» Directive
Pick out every line of the items that contains the string "флаконі". Case counts.

Segment Start: Source material

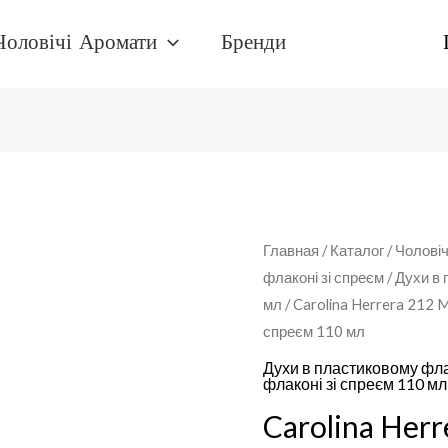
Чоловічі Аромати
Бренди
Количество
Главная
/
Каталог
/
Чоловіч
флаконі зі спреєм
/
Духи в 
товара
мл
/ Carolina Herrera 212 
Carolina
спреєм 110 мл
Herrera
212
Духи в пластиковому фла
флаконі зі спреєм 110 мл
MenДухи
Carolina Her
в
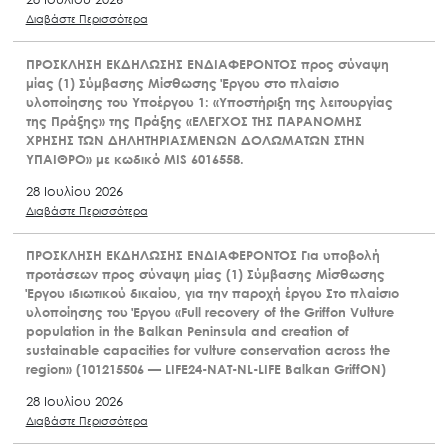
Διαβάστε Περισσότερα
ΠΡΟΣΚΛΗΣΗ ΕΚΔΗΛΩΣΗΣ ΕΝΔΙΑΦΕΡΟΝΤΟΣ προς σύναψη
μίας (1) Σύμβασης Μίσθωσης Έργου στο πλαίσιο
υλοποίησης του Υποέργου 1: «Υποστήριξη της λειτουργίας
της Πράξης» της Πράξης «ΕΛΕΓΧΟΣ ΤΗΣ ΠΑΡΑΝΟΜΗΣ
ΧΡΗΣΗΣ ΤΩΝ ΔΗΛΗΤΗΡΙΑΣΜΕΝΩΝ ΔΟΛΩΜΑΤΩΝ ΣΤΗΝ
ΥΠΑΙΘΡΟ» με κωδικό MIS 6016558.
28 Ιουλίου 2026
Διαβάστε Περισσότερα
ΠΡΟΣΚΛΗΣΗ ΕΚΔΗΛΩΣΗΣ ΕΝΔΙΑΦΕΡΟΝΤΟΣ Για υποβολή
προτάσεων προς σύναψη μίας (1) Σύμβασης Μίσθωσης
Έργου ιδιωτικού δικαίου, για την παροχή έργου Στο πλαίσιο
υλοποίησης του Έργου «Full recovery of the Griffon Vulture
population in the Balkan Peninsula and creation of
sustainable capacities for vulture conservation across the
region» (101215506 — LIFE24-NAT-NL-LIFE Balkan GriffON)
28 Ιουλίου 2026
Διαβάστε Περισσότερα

Segment End: Source material
Segment Start: Source material

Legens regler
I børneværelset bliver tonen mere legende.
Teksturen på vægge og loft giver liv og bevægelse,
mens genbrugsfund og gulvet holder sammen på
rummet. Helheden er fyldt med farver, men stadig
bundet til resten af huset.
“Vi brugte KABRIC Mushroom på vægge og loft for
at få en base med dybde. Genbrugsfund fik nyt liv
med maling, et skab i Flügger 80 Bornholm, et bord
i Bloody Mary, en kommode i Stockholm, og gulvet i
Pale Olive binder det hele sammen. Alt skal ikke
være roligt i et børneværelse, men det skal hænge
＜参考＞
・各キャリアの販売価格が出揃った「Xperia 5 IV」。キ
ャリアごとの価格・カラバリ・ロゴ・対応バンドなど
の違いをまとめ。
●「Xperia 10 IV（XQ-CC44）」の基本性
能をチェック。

Segment End: Source material

» Completed exercise
флаконі зі спреєм
флаконі зі спреєм 110 мл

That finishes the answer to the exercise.